Reproduce the listing below word for word, keeping every line in its original order.

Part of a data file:
---

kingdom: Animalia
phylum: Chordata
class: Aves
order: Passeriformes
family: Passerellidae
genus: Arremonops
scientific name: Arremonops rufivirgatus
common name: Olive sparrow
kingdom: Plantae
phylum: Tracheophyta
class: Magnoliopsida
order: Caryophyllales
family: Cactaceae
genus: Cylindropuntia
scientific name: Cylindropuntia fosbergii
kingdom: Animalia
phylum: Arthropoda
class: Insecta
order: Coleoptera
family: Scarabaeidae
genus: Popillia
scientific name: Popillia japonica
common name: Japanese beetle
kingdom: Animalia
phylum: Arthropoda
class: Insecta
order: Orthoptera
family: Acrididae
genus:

---

Result of this exercise
kingdom: Animalia
phylum: Chordata
class: Aves
order: Passeriformes
family: Passerellidae
genus: Arremonops
scientific name: Arremonops rufivirgatus
common name: Olive sparrow
kingdom: Plantae
phylum: Tracheophyta
class: Magnoliopsida
order: Caryophyllales
family: Cactaceae
genus: Cylindropuntia
scientific name: Cylindropuntia fosbergii
kingdom: Animalia
phylum: Arthropoda
class: Insecta
order: Coleoptera
family: Scarabaeidae
genus: Popillia
scientific name: Popillia japonica
common name: Japanese beetle
kingdom: Animalia
phylum: Arthropoda
class: Insecta
order: Orthoptera
family: Acrididae
genus:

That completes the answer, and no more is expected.